本文:
※ ※ ※

食べた後にすぐに歯磨きをしてはいけないのは本当?
食べた後にすぐに歯磨きをしてはいけない理由
最近テレビで良く目にする「食べた後にすぐに歯磨きをしてはいけない」という情報。
その考え方が浸透していて、食後すぐに歯を磨かない方が増えています。
間違った情報ではないのですが、一部間違った認識を持った方がいらっしゃるので説明したいと思います。
まず、ステファンのカーブ(虫歯になりやすい曲線のことで歯科医師がよく学ぶグラフのことです)についてお話します。
ステファンのカーブとはプラーク(歯垢)中のpH(ペーハー)の変化を表したものいいます。
通常は中性に保たれていますが、食事をとると酸性に変わります。
例えば甘い物を摂取した際、お口の中のpHは酸性になり、脱灰(だっかい)が始まります。
脱灰とは歯のエナメル質が壊れ、溶けることを言います。
しかし、唾液の自浄作用によって酸性になった口の中のpHを中性に戻し歯を再石灰化します。
赤ちゃんにむし歯が無いのはよだれがたくさん出ているからです。
一般的な人の平均では15分から20分ほどで中性に戻ると言われています。
食後すぐに歯磨きをしてしまうことで、脱灰した状態の柔らかい歯を削ってしまったり、唾液の力が働かなくなってしまいますので
食後20分後くらいに歯磨きをするといいでしょう。
だらだら食べはよくない
この情報はTVでもよく言われていますし、正しい知識だから問題ありません。
だらだら食べは一番よくありません。
食後に唾液がpHを戻そうとするタイミングでまた食べ始めてしまうと、お口の中は酸性の状態が続いてしまいます。
食べるときは一度で食べることが大切です。

※ ※ ※

保存済みエントリ:

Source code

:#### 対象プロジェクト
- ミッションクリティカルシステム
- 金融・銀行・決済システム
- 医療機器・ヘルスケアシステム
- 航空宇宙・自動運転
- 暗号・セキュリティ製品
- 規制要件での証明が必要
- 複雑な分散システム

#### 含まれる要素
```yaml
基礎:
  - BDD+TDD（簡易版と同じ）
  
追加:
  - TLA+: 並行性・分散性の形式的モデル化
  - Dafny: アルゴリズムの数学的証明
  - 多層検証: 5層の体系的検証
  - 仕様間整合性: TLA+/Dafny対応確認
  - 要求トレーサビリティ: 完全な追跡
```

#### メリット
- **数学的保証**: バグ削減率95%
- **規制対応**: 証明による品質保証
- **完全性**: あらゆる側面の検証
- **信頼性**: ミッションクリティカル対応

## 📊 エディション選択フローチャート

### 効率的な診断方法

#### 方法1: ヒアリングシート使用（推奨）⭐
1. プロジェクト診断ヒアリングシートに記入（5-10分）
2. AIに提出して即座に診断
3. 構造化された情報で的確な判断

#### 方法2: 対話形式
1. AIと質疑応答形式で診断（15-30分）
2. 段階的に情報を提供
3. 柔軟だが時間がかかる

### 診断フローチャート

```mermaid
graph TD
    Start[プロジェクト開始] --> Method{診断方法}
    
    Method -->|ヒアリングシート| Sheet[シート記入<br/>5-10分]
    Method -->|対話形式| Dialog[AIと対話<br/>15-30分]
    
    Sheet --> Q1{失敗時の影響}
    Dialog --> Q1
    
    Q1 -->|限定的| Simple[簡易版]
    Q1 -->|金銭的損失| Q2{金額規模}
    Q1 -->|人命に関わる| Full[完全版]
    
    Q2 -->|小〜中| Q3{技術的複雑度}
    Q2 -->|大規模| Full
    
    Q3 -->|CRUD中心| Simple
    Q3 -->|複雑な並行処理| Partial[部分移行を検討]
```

※ ※ ※

指示 1:
本文から次の問いに答えてください。
(a) 一般的な人の平均では、口の中が中性に戻るまでに何分ほどかかるとされていますか。
(b) 脱灰とは何を指しますか。
(c) 赤ちゃんにむし歯が無いのはなぜだと書かれていますか。
指示 2: 本文で、直後の括弧書きに読み方か説明が添えられている語をすべて挙げてください。
指示 3: 本文のうち「間違った情報ではないのですが」で始まり「食後20分後くらいに歯磨きをするといいでしょう。」まで続く部分を、「唾液」を「つば」に入れ替えて書いてください。

出力 1:
(a) 15分から20分ほど
(b) 歯のエナメル質が壊れ、溶けること
(c) よだれがたくさん出ているから

出力 2: ステファンのカーブ、プラーク、pH、脱灰

出力 3:
間違った情報ではないのですが、一部間違った認識を持った方がいらっしゃるので説明したいと思います。
まず、ステファンのカーブ(虫歯になりやすい曲線のことで歯科医師がよく学ぶグラフのことです)についてお話します。
ステファンのカーブとはプラーク(歯垢)中のpH(ペーハー)の変化を表したものいいます。
通常は中性に保たれていますが、食事をとると酸性に変わります。
例えば甘い物を摂取した際、お口の中のpHは酸性になり、脱灰(だっかい)が始まります。
脱灰とは歯のエナメル質が壊れ、溶けることを言います。
しかし、つばの自浄作用によって酸性になった口の中のpHを中性に戻し歯を再石灰化します。
赤ちゃんにむし歯が無いのはよだれがたくさん出ているからです。
一般的な人の平均では15分から20分ほどで中性に戻ると言われています。
食後すぐに歯磨きをしてしまうことで、脱灰した状態の柔らかい歯を削ってしまったり、つばの力が働かなくなってしまいますので
食後20分後くらいに歯磨きをするといいでしょう。